Wendell Esbenshade, PA College’s director of marketing and communications, oversees several private social media groups for students to seek and share information, where he said one question cropped up consistently: “Whose name will be on my diploma when I graduate?”
But real distress hasn’t surfaced, at least not in those forums. “I’ve kind of been surprised that there really hasn’t been as much of a reaction as I think a lot of us would have anticipated,” Esbenshade told Billy Penn.
William Rhinier, PA College’s dean of student affairs, said he mostly fields questions from students about whether certifications, credentialing, and programming are changing. Once they know the academic offerings and Lancaster County campus aren’t changing, he said concerns are generally assuaged.
Foote, the former USciences dean now at St. Joe’s, called the mergers a great alternative to simply going out of business. “People are like, ‘Oh my gosh, another merger,’ but we had to get bigger. Because small universities — unless they’re really rich — they’re not going to survive.”
Here’s a recap of some of the recent higher education mergers in the Philadelphia region, and the potential reasons behind them.
Drexel and Salus link up
Drexel University and Salus University — the Elkins Park school formerly known as Pennsylvania State College of Optometry — last month announced their intention to integrate offerings.
The schools are very different in size.
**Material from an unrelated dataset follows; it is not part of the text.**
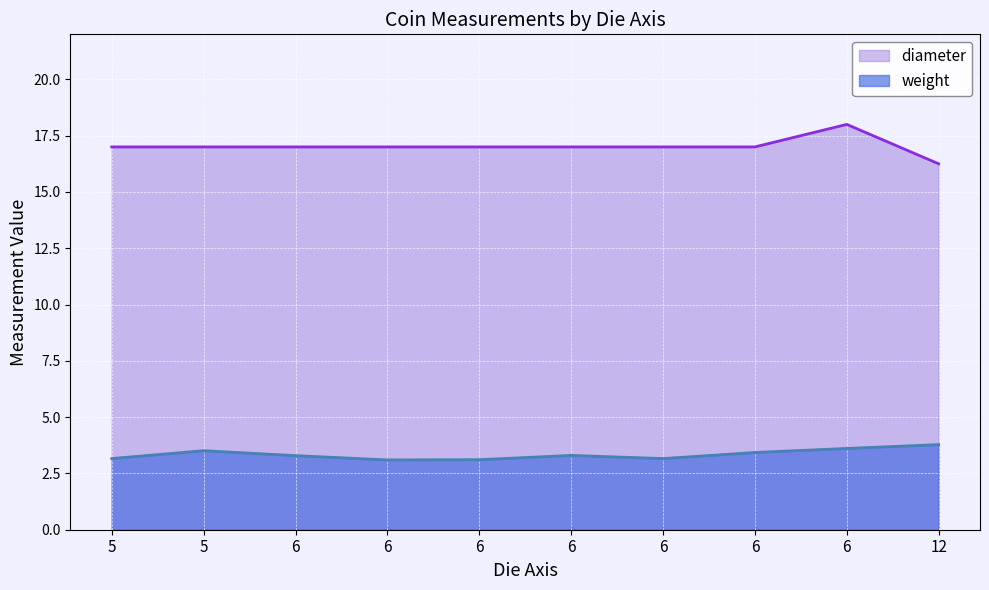

Is the value of weight at 6 greater than the value of diameter at 6?

No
Salus has around 1,150 students, while Drexel has more than 22,000.
Drexel described the move as a way to bolster its health sciences graduate education, adding Salus specialties such as “optometry, audiology, speech-language pathology,” and more. On the Salus side, the move was made to expand research and clinical offerings, with the added bonus of taking part in Drexel’s co-op work program.
Villanova buys struggling Cabrini’s campus
In the last few months, Cabrini University’s interest in and efforts to be part of a merger were made clear to the industry, but the clock ran out on the financially challenged small Catholic school in Radnor Township.
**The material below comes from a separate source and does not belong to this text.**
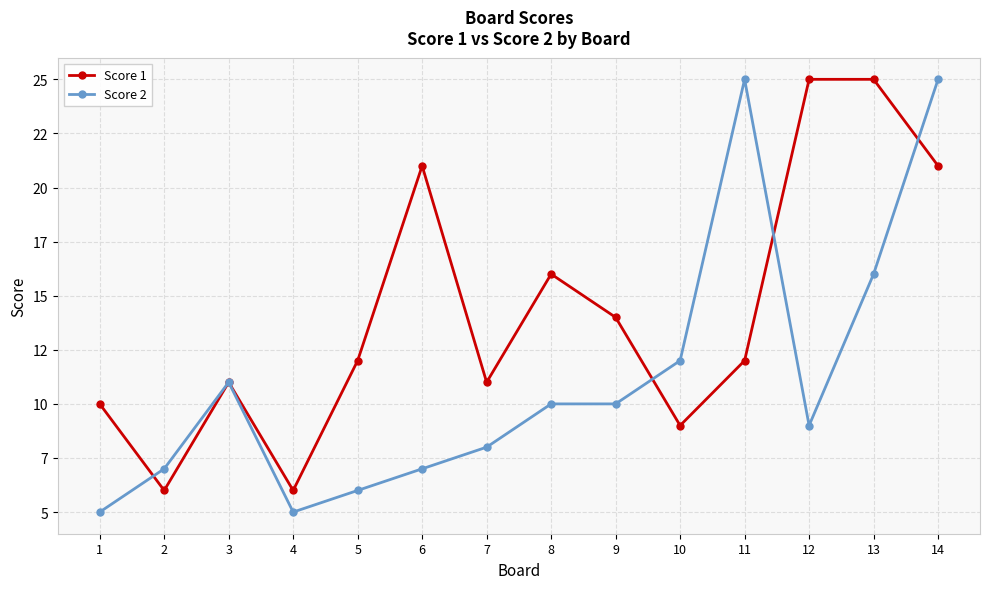

Reading right to left, transcribe all the data shown in this chart.

Score 1: 14=21	13=25	12=25	11=12	10=9	9=14	8=16	7=11	6=21	5=12	4=6	3=11	2=6	1=10
Score 2: 14=25	13=16	12=9	11=25	10=12	9=10	8=10	7=8	6=7	5=6	4=5	3=11	2=7	1=5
Villanova University stepped in to acquire the shuttering university’s property, though not the students or professors. Several surrounding Catholic colleges, however, have offered students a warm welcome — and in some cases, incentives like accepting all credits and financial aid packages.
Cabrini had around 1,600 students in total; Villanova has more than four times that number in undergraduate programs alone, plus 3,100 grad students.
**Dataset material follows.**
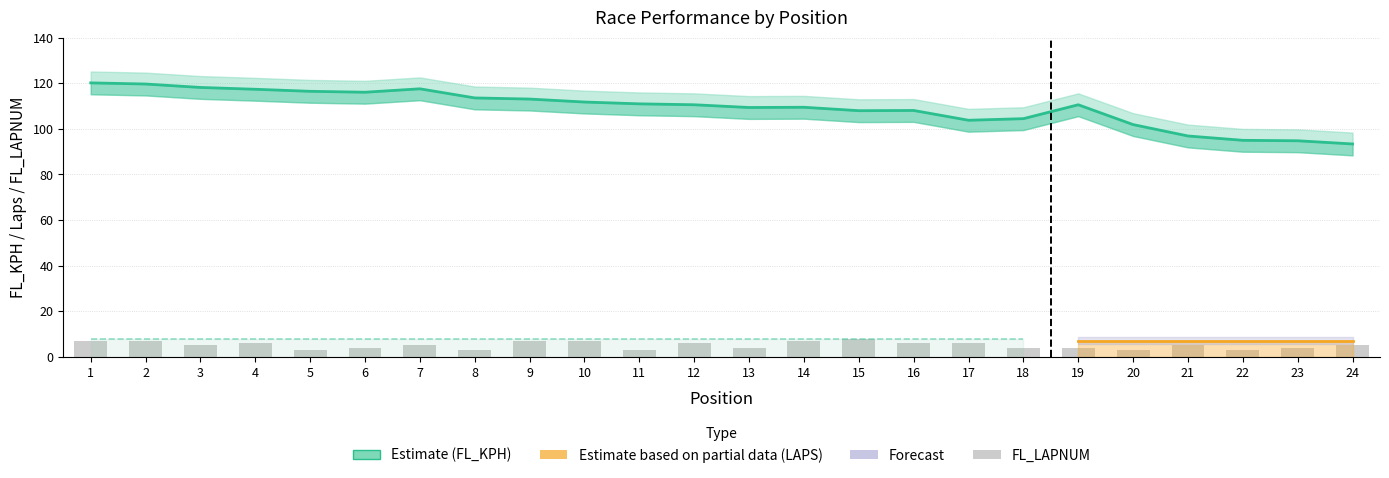

How many data points does each series have?

24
St. Joe’s Hawks circle in on healthcare
As noted above, Saint Joseph’s University has doubled up on mergers in recent years, having integrated West Philly’s University of the Sciences and now planning to add Lancaster County’s.
St. Joe’s interest in both instances seems to be offering better medical education to prepare students for roles across the health care landscape.
These mergers are slightly more balanced as far as relative size goes. There were about 5,000 SJU students pre-merger, and 2,500 at USciences, while PA College has nearly 2,000 enrolled.
Six state schools merge in a period of shrinking appropriations
Roughly two years ago the Pennsylvania State System of Higher Education Board of Governors voted to merge six state colleges into two universities, citing the same challenges of enrollment and funding that undergird national trends.
State contributions to public university budgets have been on a steady decline nationwide. In 2000, about $10,623 was appropriated per U.S. public higher ed student; in 2022 that figure sat at $6,101, according to data from the State Higher Education Executive Officers Association.
Recently, a measure to send money to four state-related universities in Pennsylvania to fund in-state tuition discounts failed to move out of the Pa. General Assembly.